* [DATASET EXTRACT]
-=-=-=-=-
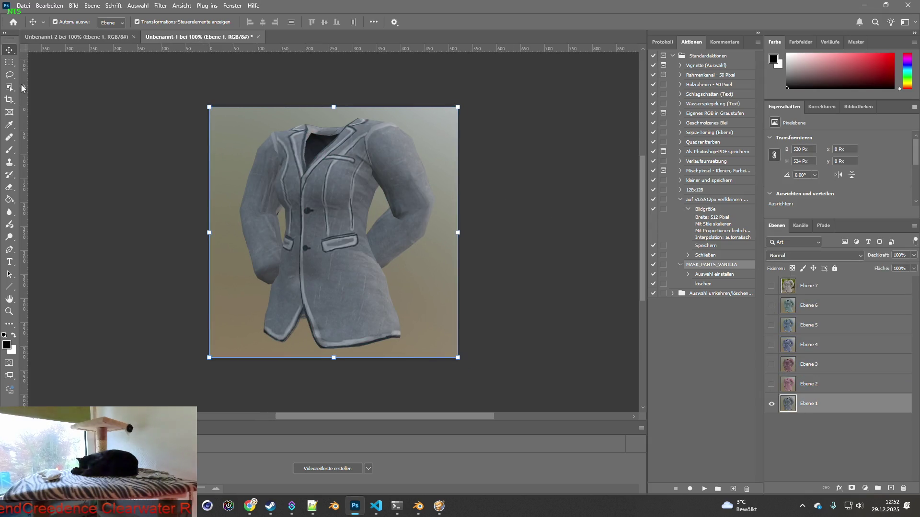
pyautogui.click(10, 87)
# - Copy the grey jacket cut-out into Unbenannt-2 as a new transparent layer
pyautogui.moveTo(185, 92); pyautogui.dragTo(528, 370)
-=-=-=-=-
* [PROBLEM REQUIREMENTS]
Give back the listing word for word, minus its images.

* [RESULT FOR THIS TASK]
pyautogui.click(10, 87)
# - Copy the grey jacket cut-out into Unbenannt-2 as a new transparent layer
pyautogui.moveTo(185, 92); pyautogui.dragTo(528, 370)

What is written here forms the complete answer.